Most importantly, the Bulls also have about $20-million to spend in free agency this summer and will have draft pick to use in the first round whether they make the playoffs or not. And you know who would fit in nicely beside Noah and alongside Rose? How about Bosh? It's a pretty good match, I'd say.

And don't forget if the Raptors make the playoffs the Miami Heat have a right to use the Raptors pick; one of the conditions of the Jermaine O'Neal trade.

Clearly there are different ways to stumble to an eighth (or ninth!) place finish.
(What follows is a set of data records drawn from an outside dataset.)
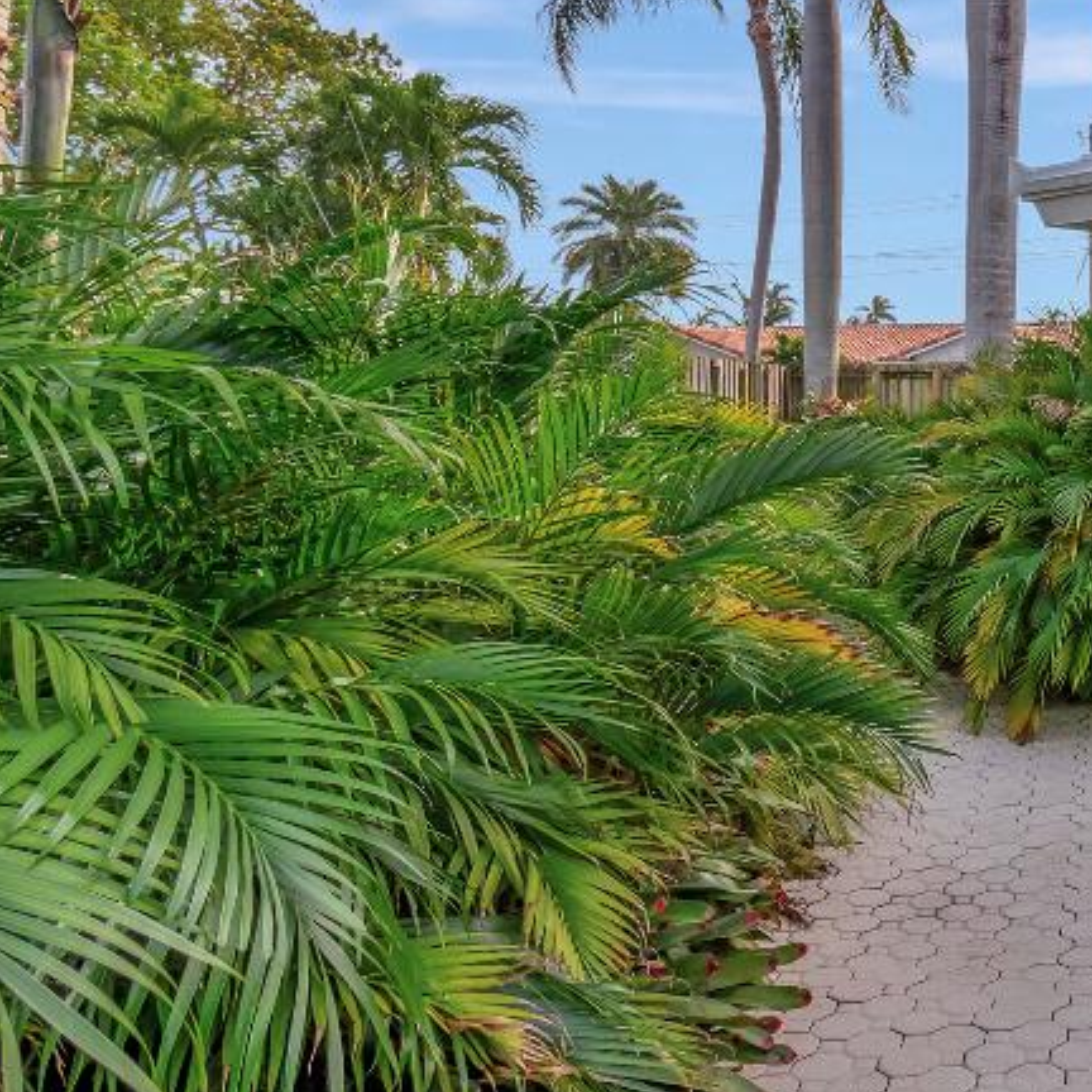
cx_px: 1230
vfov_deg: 48.1
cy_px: 417
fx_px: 1213
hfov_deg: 38.9
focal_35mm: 34
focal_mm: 10
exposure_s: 1/500
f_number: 8
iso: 500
The Raptors will get there with the growing expectation that their best player will be leaving as a free agent and trying to get their head around having Andrea Bargnani and Michael Beasley trying to defend the post. They'll get there knowing their team owes Jose Calderon and Jarrett Jack a combined $15-million a year for the next three years. They'll get there knowing that Hedo Turkoglu, lifeless at 31, has four more years left on his contract, and that Bargnani is improved, but enigmatic as ever, showing not a flicker of potential as a leader or franchise player that you'd like to think could be, based on talent. They won't have any cap space to pursue a rich class of free agents no young players that have stardom attached to them.

That's an eighth - or ninth! - place finish that doesn't get any better no matter how many times you try and dress up the picture.